Liderler ve Sıradan İnsanlar
Lider; Kitleleri ya da bulunduğu koşullar içinde bir gurubu, az veya çok insanları, diliyle, davranışlarıyla ve yaptıklarıyla etkileyen kişidir.
Topluma yön veren bütün liderleri, oluşmuş koşullar ve etrafına topladığı akıllı stratejisi olan insanlar ortaya çıkartır.
Bu yazımızda, dünyada tek başına lider olarak anılan insanları aslında hangi koşulların diplerden çıkartarak en tepelere ulaştırdığının arka planlarını göreceğiz.
Her toplumda gerçek liderler var olmuştur. Atatürk, Fatih Sultan Mehmet, Büyük İskender gibi.
Daha birçok isim sıralayabiliriz fakat bu yazıdaki amacımız liderleri tanıtmak değil.
Lider kavramını ortaya atarak liderliği tartışmak.
Yaşamın içinde doğal liderler olduğu gibi liderliğe hazırlanmış, liderlik vasıfları üzerine yapıştırılmış kişilerde vardır.
Avrupa sarayları krallığı yönetecek güçlü liderleri çocukluğundan itibaren sadece bu konu üzerine eğitir ve liderlik için kardeşler arasındaki rekabeti krallığın yönetici sınıfı belirler. Bilirler ki asıl önemli olan ülkenin yönetilmesidir.
Krallar halk tarafından onaylanmış olmasına ihtiyaç duyulmadan, krallığın yönetici sınıfı tarafından seçilirler.
Asıl sorun da böyle başlar!

▶ Veri satırları
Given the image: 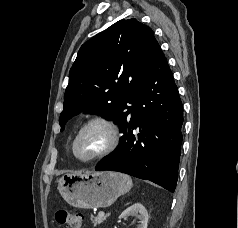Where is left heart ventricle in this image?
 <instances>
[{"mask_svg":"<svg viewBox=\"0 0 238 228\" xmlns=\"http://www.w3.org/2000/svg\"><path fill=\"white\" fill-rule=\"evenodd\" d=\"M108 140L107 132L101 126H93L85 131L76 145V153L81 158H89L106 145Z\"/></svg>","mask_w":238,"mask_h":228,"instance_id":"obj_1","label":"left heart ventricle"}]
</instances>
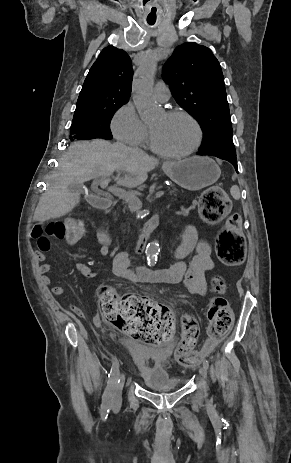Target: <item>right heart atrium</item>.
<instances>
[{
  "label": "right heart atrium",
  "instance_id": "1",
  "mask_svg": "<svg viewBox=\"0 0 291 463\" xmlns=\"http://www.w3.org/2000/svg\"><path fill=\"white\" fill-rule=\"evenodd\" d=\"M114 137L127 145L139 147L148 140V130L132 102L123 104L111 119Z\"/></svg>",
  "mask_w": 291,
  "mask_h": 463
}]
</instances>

--

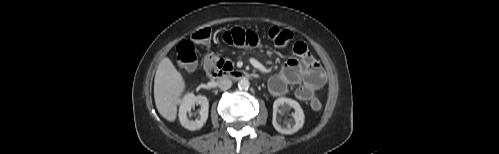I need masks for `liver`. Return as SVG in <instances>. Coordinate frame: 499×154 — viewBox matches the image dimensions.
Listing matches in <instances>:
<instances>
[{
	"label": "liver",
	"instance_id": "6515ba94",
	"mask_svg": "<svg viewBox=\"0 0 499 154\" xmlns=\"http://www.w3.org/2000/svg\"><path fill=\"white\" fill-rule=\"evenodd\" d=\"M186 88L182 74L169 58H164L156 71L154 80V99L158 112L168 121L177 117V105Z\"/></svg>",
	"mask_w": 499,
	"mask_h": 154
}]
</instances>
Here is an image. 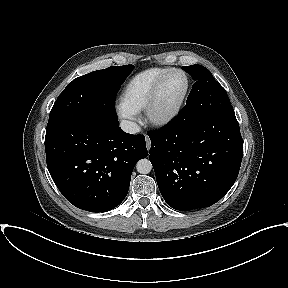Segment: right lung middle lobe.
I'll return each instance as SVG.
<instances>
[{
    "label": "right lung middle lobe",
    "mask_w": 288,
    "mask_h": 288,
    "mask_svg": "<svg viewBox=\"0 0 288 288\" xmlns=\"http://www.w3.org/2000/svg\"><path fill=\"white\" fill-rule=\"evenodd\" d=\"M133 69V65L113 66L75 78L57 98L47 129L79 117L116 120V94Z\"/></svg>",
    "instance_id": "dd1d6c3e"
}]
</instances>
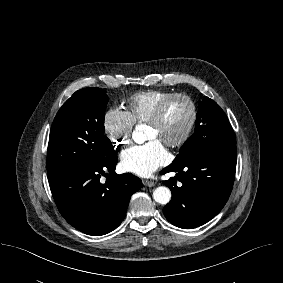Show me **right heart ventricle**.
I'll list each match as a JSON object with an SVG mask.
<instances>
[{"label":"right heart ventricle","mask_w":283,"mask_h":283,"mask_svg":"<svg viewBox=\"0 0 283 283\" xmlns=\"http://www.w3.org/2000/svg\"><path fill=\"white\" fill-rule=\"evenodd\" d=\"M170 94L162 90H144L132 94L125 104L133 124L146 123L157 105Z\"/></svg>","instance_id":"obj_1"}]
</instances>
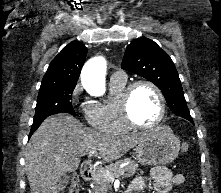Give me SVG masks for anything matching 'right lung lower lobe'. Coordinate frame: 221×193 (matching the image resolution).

==

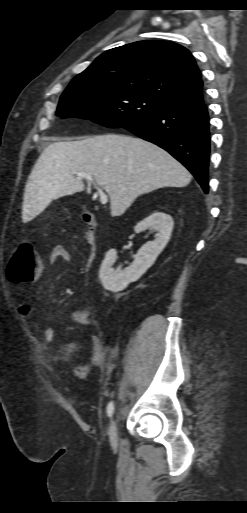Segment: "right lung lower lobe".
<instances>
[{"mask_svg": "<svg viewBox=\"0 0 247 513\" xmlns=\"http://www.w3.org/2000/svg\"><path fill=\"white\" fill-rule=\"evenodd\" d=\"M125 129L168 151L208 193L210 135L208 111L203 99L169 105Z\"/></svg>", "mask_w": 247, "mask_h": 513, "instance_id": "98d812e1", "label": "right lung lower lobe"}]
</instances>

▶ Görev tanımı
Liderlik üzerine metinde "Liderler ve Sıradan" sözlerini içeren yerle açılıp "yapıştırılmış kişilerde vardır." ile kapanan bölümü harfi harfine kopyalayın. Veriler bu metinle hiçbir şekilde bağlantılı değildir.

▶ Tam yanıt
Liderler ve Sıradan İnsanlar
Lider; Kitleleri ya da bulunduğu koşullar içinde bir gurubu, az veya çok insanları, diliyle, davranışlarıyla ve yaptıklarıyla etkileyen kişidir.
Topluma yön veren bütün liderleri, oluşmuş koşullar ve etrafına topladığı akıllı stratejisi olan insanlar ortaya çıkartır.
Bu yazımızda, dünyada tek başına lider olarak anılan insanları aslında hangi koşulların diplerden çıkartarak en tepelere ulaştırdığının arka planlarını göreceğiz.
Her toplumda gerçek liderler var olmuştur. Atatürk, Fatih Sultan Mehmet, Büyük İskender gibi.
Daha birçok isim sıralayabiliriz fakat bu yazıdaki amacımız liderleri tanıtmak değil.
Lider kavramını ortaya atarak liderliği tartışmak.
Yaşamın içinde doğal liderler olduğu gibi liderliğe hazırlanmış, liderlik vasıfları üzerine yapıştırılmış kişilerde vardır.